Zeichnungen und andere Kunstwerke genießen Urheberrechtsschutz. Auch dann, wenn es sich bei der Zeichnung nicht direkt um Kunst, sondern eher um Gebrauchsgrafik handelt, kann der Urheber rechtlich vor missbräuchlicher Nutzung seines Werkes geschützt sein. 

Erforderlich ist allerdings, dass er seiner Arbeit ein Mindestmaß an kreativer Gestaltung angedeihen lässt. Das Landgericht Frankfurt am Main hat am 14.09.2017 in einem zum Aktenzeichen 2-03 O 416/16 geführten Eilverfahren entschieden, dass keinen Urheberrechtsschutz genießt, wer einfach nur Umrisse eines Gegenstands nachzeichnet.

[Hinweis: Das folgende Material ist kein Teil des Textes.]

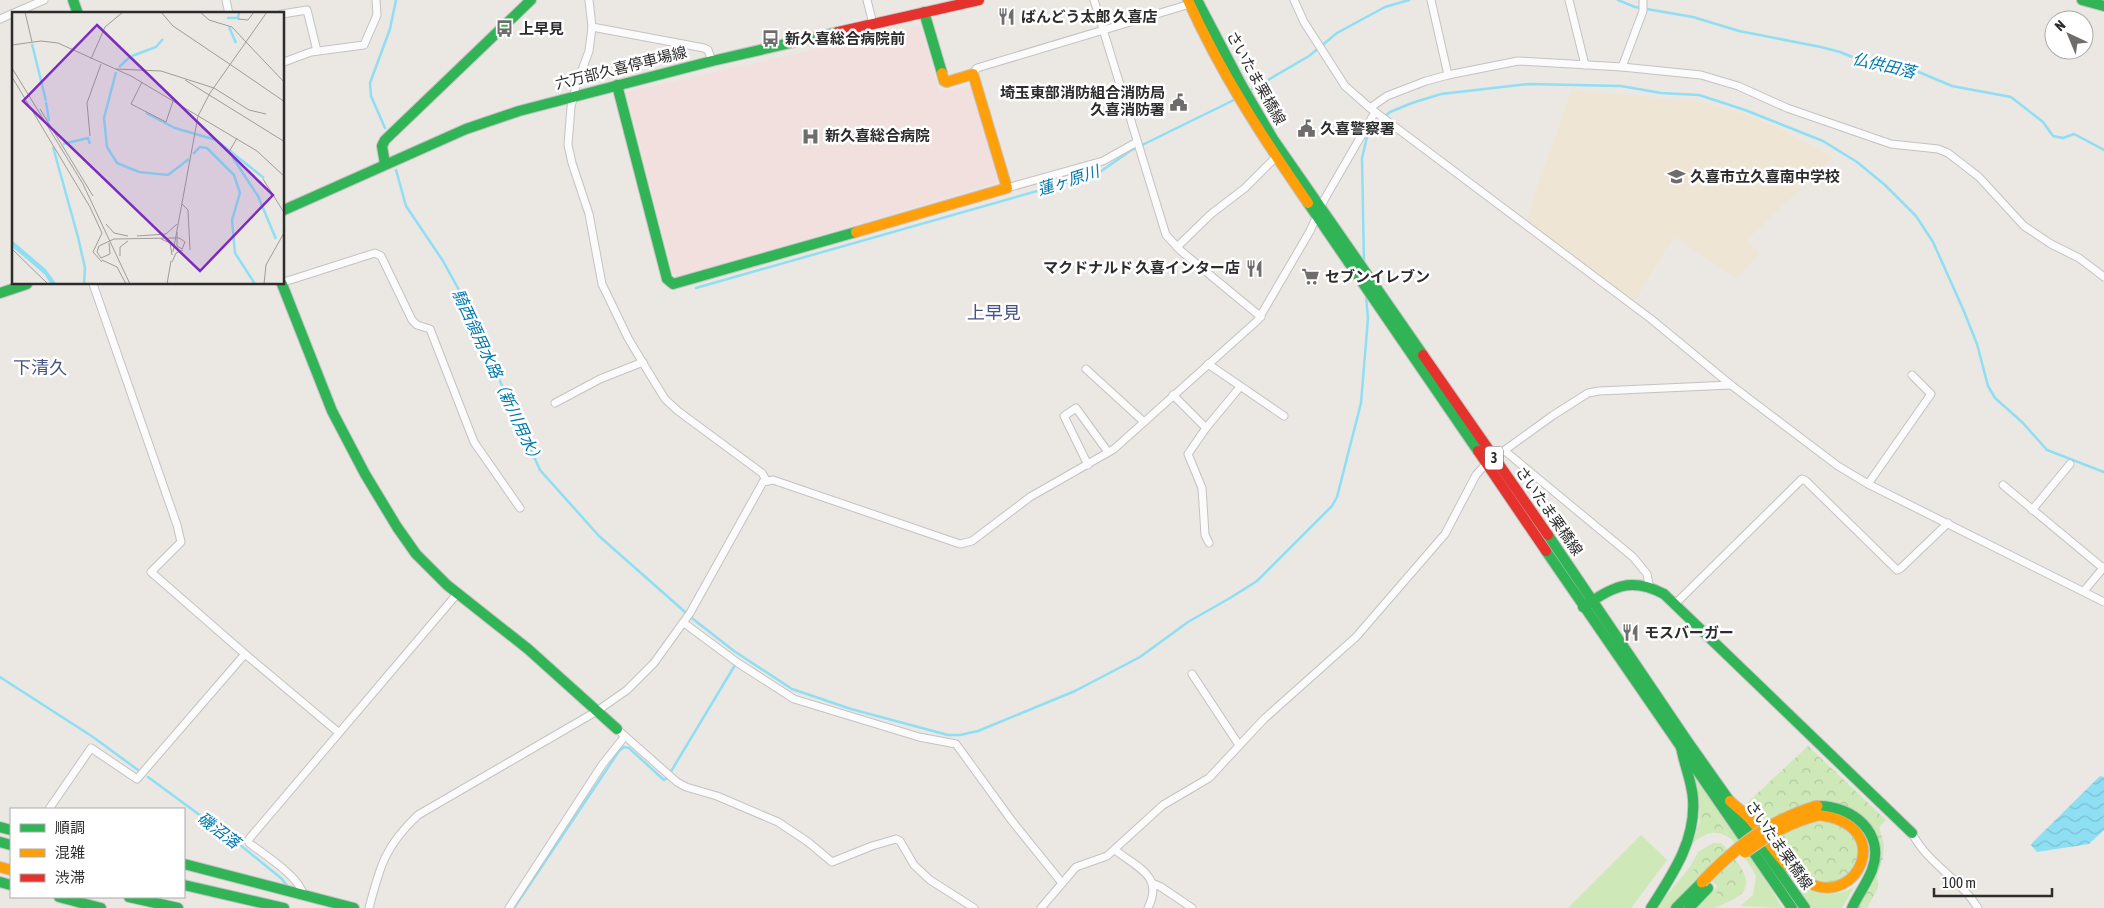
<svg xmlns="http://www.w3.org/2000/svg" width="2104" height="908" viewBox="0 0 2104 908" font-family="'Asap Condensed','Noto Sans JP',sans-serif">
	<defs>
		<pattern id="forest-crowns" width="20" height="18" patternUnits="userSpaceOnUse" patternTransform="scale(1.25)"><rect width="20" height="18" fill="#cee9b7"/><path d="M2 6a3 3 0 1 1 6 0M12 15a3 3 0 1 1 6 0" fill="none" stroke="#b1c89e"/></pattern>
		<pattern id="water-waves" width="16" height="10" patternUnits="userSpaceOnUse" patternTransform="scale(1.25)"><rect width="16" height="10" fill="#8edff4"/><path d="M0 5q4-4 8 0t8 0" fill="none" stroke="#7bc0d1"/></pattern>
	</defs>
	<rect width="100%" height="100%" fill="#ebe7e2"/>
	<polygon fill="#efe5d5" points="1572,90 1697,101 1738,112 1775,126 1833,157 1746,241 1759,253 1737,279 1674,236 1634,302 1527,221 1533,198"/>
	<polygon fill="#f2e0df" points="920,26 940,92 968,86 972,88 998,179 996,183 678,277 673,274 626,92"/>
	<g fill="#cee9b7">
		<polygon points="1695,776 1760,869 1782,908 1740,906 1753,895 1756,877 1753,870 1697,790"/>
		<polygon points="1641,835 1667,860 1631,908 1568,908"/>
		<polygon points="1690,867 1701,877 1671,908 1656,908"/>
		<path d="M 1782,867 C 1805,887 1823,904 1854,887 L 1842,908 L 1812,908 L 1802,898 Z"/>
		<polygon points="1714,890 1726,903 1714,908 1694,908"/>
	</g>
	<g fill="url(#forest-crowns)">
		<path d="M 1808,746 L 1886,820 L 1879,827 L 1884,845 L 1883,858 L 1877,876 L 1878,888 L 1867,908 L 1858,908 C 1865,893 1877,876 1878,858 C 1883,819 1847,799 1813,803 L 1816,822 C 1827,820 1841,822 1849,830 C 1880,864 1836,900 1802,872 L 1747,803 Z"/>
		<path d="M 1697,790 L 1730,838 C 1715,829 1706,832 1693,843 L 1700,821 Z"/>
		<path d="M 1713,843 L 1721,843 L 1725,847 C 1741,867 1763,888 1726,903 L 1714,890 L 1717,886 L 1704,874 L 1701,877 L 1690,867 L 1698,852 Z"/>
	</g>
	<polygon fill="url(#water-waves)" points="2100,776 2104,777 2104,830 2089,844 2037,852 2031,845 2033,842"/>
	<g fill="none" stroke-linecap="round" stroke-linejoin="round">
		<g stroke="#8edff4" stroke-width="2.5">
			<polyline points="1618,0 1635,7 1693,17 1739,31 1821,47 1840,52 1877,67 1914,70 1952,86 2011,97 2043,122 2053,136 2063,138 2074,134 2104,150"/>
			<polyline points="1249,91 1309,56 1337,33 1385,7 1409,0"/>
			<polyline points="385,128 371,96 370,83 390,29 396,0"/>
			<polyline points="396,170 406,206 443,261 459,290 540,470 599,536 693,619 734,651 792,689 851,709 948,735 960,735 978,731 1075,691 1140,657 1188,622 1230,598 1257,581 1332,506 1337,497 1361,403 1368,318 1366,296"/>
			<polyline points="1364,263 1362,158 1367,137 1374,125 1390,112 1412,103 1441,94 1529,84 1621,86 1661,93 1699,95 1745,110 1823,141 1857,162 1885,185 1916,216 1933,242 1963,309 1977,344 1988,386 1995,398 2022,422 2047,450 2104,472"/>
			<polyline points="696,288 1097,174 1130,151 1236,99"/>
			<polyline points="0,677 93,737 138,770"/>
			<polyline points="670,773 735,665"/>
			<polyline points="148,777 239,844 282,879 288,887"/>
			<polyline points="514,908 619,751 624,747 629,748 664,780 667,778"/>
		</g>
		<defs>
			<g id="street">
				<polyline points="226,0 229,14"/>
				<polyline points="589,0 592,27 589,51 576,86 571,107 568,145 572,163 589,214 602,284 628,338 649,373 665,399 678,411 762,473 766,480"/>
				<polyline points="867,0 873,24"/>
				<polyline points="1094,0 1166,235 1181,251 1261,317"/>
				<polyline points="1294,0 1304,22 1345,86 1370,108 1651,319 1731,385 1838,466 1868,484 2104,602"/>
				<polyline points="1431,0 1448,75"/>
				<polyline points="1569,0 1585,65"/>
				<polyline points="282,14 307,10 317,51"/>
				<polyline points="0,19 44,0"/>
				<polyline points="592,27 704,48 708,50 712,61"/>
				<polyline points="284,62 311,52 364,45 377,15 376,0"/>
				<polyline points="1622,67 1643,11 1643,0"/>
				<polyline points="973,74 977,68 1190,4"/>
				<polyline points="1370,108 1387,96 1426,81 1448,75 1518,61 1622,67 1701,75 1738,86 1787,108 1891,144 1938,149 1948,153 1979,177 2024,226 2051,244 2079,258 2104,277"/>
				<polyline points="1007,188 1103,161 1137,142"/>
				<polyline points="1177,247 1211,214 1245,188 1276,157"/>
				<polyline points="284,282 375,253 381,256 412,320 417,325 430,329 474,442 520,508"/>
				<polyline points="93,284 177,525 181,542 151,572 245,654 338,732"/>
				<polyline points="1208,364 1284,416"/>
				<polyline points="1086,369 1144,422"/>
				<polyline points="1173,395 1206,428 1240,387"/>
				<polyline points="555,403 600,379 643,362"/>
				<polyline points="1206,428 1188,454 1202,488 1205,535 1209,543"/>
				<polyline points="1505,451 1633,557 1647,574 1649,585"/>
				<polyline points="1088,465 1064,416 1076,408 1108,452"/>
				<polyline points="1868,484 1931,394 1912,375"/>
				<polyline points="2003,485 2103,568"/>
				<polyline points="2032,510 2070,464"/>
				<polyline points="2084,591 2104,567"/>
				<polyline points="1675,604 1802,479 1806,481 1897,570 1901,568 1948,523"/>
				<polyline points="684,623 738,663 794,699 919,737 956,744 1012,821 1062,883"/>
				<polyline points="1192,674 1239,745"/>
				<polyline points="617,729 677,782 686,787 717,796 778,822 808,842 832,862 872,846 896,839 900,841 914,865 930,880 974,908"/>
				<polyline points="49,809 91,748 137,779 245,654"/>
				<path d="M 1912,833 C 1927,863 1960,879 1978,908"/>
				<path d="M 1115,850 C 1138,868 1164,876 1148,908"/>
				<polyline points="1154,884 1161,887 1192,908"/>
				<path d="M 303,896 C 303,879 262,853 249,843 L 249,839 L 457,594"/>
				<path d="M 369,908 C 380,866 385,846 418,815 L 597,711 L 627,690 L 654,663 L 690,613 L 763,482 L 773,480 L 960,544 L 972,541 L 1030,497 L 1114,449 L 1258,320 L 1310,231 L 1324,200 L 1375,112"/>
				<polyline points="509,908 602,765 625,736"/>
				<polyline points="1041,908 1076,867 1107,856 1163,805 1209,778 1264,719 1356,637 1445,534 1476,475 1487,463 1552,416 1588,393 1599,391 1731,385"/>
			</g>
			<g id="fast">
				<polyline points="73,0 78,14"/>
				<polyline points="1197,0 1242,86 1273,139 1423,355"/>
				<polyline points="2082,0 2104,6"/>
				<polyline points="924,12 942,73"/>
				<polyline points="617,85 667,279 673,284 856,232"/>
				<polyline points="385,164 382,146 385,140 531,0"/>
				<polyline points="1308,203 1478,451"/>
				<polyline points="284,210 466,129 519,111 712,61 838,32"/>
				<polyline points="282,284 332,411 365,474 397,527 416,554 447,585 528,649 617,729"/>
				<polyline points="0,293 27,284"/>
				<polyline points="1548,535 1688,742 1805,908"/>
				<polyline points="1546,551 1792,908"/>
				<path d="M 1583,607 C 1613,587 1630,576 1664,594 L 1912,833"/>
				<path d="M 1817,806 C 1852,805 1886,833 1872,870 C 1867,883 1858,895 1852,908"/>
				<polyline points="0,827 11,830"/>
				<polyline points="0,842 11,845"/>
				<polyline points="184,864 354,908"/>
				<polyline points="0,882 11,885"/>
				<polyline points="184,885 284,908"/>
				<polyline points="59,897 101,908"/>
				<polyline points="129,897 178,908"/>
				<path d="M 1651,908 C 1672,875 1696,841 1693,799 C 1692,782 1684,764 1681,747"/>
				<polyline points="1676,908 1702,882"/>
				<polyline points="1689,908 1708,888"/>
			</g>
			<g id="slow">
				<path d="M 1188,0 C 1220,72 1263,138 1308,203"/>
				<polyline points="856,232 1007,188 973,74 947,82 944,81 942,73"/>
				<path d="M 1730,801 C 1736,807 1744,812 1750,819 C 1769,841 1783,868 1809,883 C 1858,908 1897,824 1818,815"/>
				<polyline points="0,867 11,870"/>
			</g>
			<g id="jam">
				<polyline points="838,32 979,0"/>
				<polyline points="1423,355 1548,535"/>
				<polyline points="1478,451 1546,551"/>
			</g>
		</defs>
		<use href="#street" stroke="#c4c3c3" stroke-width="9"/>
		<use href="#fast" stroke="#c4c3c3" stroke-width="12"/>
		<use href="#slow" stroke="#c4c3c3" stroke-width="12"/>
		<use href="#jam" stroke="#c4c3c3" stroke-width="12"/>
		<use href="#street" stroke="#fcfbfb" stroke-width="7"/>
		<use href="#fast" stroke="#30b455" stroke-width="10"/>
		<use href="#slow" stroke="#ff9f0a" stroke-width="10"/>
		<use href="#jam" stroke="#e5322d" stroke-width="10"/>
		<defs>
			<g id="slow-bridge">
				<path d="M 1745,852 C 1768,835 1790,822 1818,815"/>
				<path d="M 1702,882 C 1738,845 1768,821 1817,806"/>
			</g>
		</defs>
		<use href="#slow-bridge" stroke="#c6c4c2" stroke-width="13" stroke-linecap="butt"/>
		<use href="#slow-bridge" stroke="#ff9f0a" stroke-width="11"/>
	</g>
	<defs>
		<symbol id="restaurant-bare" viewBox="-9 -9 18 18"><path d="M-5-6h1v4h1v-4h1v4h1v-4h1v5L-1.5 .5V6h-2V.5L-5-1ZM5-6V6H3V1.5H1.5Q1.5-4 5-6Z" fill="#6f6d6c" stroke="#fff" stroke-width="2.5" paint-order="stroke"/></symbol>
		<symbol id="bus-bare" viewBox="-9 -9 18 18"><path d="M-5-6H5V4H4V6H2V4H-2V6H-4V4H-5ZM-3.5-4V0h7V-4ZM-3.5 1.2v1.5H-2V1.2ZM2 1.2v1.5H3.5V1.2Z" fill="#6f6d6c" stroke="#fff" stroke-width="2.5" paint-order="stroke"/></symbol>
		<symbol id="civic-bare" viewBox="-9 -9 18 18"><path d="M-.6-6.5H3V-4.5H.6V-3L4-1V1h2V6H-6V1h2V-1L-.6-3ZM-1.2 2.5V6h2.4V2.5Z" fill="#6f6d6c" stroke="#fff" stroke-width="2.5" paint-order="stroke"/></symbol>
		<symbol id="hospital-bare" viewBox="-9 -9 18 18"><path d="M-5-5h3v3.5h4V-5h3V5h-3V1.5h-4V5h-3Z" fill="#6f6d6c" stroke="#fff" stroke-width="2.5" paint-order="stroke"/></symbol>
		<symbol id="school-bare" viewBox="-9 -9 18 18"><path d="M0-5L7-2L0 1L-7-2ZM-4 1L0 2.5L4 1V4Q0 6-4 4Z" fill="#6f6d6c" stroke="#fff" stroke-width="2.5" paint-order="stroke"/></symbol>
		<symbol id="supermarket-bare" viewBox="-9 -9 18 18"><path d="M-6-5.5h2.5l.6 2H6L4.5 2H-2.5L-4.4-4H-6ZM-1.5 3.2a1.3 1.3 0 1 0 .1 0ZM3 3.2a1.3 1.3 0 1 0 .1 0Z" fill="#6f6d6c" stroke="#fff" stroke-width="2.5" paint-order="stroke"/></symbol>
	</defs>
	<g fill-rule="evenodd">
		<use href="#restaurant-bare" x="994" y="4" width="25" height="25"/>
		<use href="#bus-bare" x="492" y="16" width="25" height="25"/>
		<use href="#bus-bare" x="758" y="26" width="25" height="25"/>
		<use href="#civic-bare" x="1166" y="90" width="25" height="25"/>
		<use href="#civic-bare" x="1294" y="116" width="25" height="25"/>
		<use href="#hospital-bare" x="798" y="124" width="25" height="25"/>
		<use href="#school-bare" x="1664" y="164" width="25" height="25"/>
		<use href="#restaurant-bare" x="1242" y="256" width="25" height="25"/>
		<use href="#supermarket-bare" x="1298" y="264" width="25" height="25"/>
		<use href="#restaurant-bare" x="1618" y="620" width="25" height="25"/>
	</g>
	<g text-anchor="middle" stroke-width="5" stroke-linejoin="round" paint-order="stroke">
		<rect fill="#fff" stroke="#6b6b6b" stroke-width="1" x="1485" y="446.5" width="18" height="23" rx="4"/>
		<g font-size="14" font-weight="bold" fill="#2c2c2c">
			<text x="1494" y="463">3</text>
		</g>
		<g font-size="15" font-weight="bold" fill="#2c2c2c" stroke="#fff" text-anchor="start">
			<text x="1021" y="22">ばんどう太郎 久喜店</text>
			<text x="519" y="34">上早見</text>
			<text x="785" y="44">新久喜総合病院前</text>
			<text x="1165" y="98" text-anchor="end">埼玉東部消防組合消防局<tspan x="1165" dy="17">久喜消防署</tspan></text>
			<text x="1320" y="134">久喜警察署</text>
			<text x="825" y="141">新久喜総合病院</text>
			<text x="1690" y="182">久喜市立久喜南中学校</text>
			<text x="1240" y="273" text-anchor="end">マクドナルド 久喜インター店</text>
			<text x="1325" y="282">セブンイレブン</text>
			<text x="1644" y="638">モスバーガー</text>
		</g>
		<g font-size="15" fill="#2c2c2c" stroke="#fff">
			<text transform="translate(621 68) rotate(-14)" y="5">六万部久喜停車場線</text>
			<text transform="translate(1256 78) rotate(61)" y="5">さいたま栗橋線</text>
			<text transform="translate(1549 511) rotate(55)" y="5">さいたま栗橋線</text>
			<text transform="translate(1779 845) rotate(55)" y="5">さいたま栗橋線</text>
		</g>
		<g font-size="16" font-style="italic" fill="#0079ad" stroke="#fff">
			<text transform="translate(1884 65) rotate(13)" y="6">仏供田落</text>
			<text transform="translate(1068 180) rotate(-18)" y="6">蓮ヶ原川</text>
			<text transform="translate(498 377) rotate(65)" y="6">騎西領用水路（新川用水）</text>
			<text transform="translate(219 830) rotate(37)" y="6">磯沼落</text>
		</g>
		<g font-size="18" fill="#475483" stroke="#fff">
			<text x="994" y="319">上早見</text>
			<text x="40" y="374">下清久</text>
		</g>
	</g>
	<g transform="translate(12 12)">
		<rect width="272" height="272" fill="#ebe7e2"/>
		<path fill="none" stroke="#8edff4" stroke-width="2.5" d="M 215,6 L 226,6 L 227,0M 217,15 L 224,31M 20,32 L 34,89M 120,44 L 144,35 L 151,27M 107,55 L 119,44M 104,60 L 92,106 L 95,135 L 105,151 L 127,160 L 156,163 L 177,147M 34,90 L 37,109M 134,101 L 163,116 L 204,128 L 252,166M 51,132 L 76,126 L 78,132M 41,135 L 66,225 L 73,256 L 72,272M 181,142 L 188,135 L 195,136 L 222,163 L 228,181 L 220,208 L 223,241 L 243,272M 221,146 L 246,184 L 264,227M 0,230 L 33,258 L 43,272M 0,233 L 34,262 L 40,272"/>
		<path fill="none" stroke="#9f9c99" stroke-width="1" d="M 13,0 L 20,30M 149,0 L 161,14 L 219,53M 188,0 L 197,8 L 220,15 L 234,30M 226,7 L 236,8 L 242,0M 234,30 L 273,71M 0,33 L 29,29 L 46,31 L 119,64 L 245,139 L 273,165M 79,47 L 93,15 L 111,0M 219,53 L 273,90M 0,56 L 71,172 L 118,272M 104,57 L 149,59 L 202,76 L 237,98 L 254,102M 0,65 L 78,195 L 90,221 L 81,240 L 90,250M 173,68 L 273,130M 130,70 L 119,92 L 154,110 L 161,89M 28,97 L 81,184M 78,124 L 75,91 L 89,52M 217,140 L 225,126M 251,167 L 273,202M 170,192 L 176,198 L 178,238M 94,212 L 102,221 L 116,224M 125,224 L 154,222 L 165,212M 149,227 L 158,231 L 160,243M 97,231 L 98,242 L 89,246 L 85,240 L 87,234 L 102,227 L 162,226 L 167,226 L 169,227 L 173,230 L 170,237 L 165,234 L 165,220M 0,237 L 36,272M 161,240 L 186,104 L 198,81 L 255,0M 108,244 L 108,235 L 116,229M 90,248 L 105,255 L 114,272M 160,250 L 164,241 L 171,238M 155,272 L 159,249M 252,272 L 254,253 L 273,219"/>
		<path fill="#7b2cbf" fill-opacity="0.15" stroke="#7b2cbf" stroke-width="2.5" d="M 85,13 L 261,183 L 188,259 L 11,89 Z"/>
		<rect width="272" height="272" fill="none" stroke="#2c2c2c" stroke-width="2.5"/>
	</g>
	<rect x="10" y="808" width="175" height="90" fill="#ffffff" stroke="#ababab"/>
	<rect x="20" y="824" width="25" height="8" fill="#30b455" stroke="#ababab"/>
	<text x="55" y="833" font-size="15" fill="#2c2c2c">順調</text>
	<rect x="20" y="849" width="25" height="8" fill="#ff9f0a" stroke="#ababab"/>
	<text x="55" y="858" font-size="15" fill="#2c2c2c">混雑</text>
	<rect x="20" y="874" width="25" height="8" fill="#e5322d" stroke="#ababab"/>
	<text x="55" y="883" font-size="15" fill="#2c2c2c">渋滞</text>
	<g transform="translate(2069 35) rotate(316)"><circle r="24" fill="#ffffff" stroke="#ababab"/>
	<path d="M0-4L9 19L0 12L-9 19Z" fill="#6f6d6c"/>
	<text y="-8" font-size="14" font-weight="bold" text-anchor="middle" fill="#2c2c2c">N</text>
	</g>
	<path d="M1934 888v8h118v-8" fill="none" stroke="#2c2c2c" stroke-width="2.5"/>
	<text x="1942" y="888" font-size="15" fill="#2c2c2c" stroke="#ffffff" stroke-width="4" paint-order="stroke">100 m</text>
</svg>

Urheberrechtsverletzung, oder nicht?
Die Klägerin, eine Internethändlerin, die neben anderen Waren auch einen Kleckerlatz anbietet, hatte einen Künstler damit beauftragt, den Kleckerlatz zu zeichnen. Dabei entstand ein schmuckloses, detailgetreues Bild vom Kleckerlatz. Dieses Bild hat die Beklagte, die ebenfalls Online-Händlerin ist und ebenfalls einen Kleckerlatz anbietet, für ihre Warenprösentation übernommen.
Dies geschah auf Handelsplattformen wie amazon.de durch Zuordnung des Warenangebotes zur gleichen Kategorie. Die Klägerin, die die Nutzungsrechte an der Kleckerlatz-Zeichnung erst nach Bezahlung der Rechnung des Künstlers ausüben durfte, vertrat die Ansicht, durch das Verhalten der Beklagten in der Ausübung eines ihr übertragenen Urheberrechts gestört zu werden.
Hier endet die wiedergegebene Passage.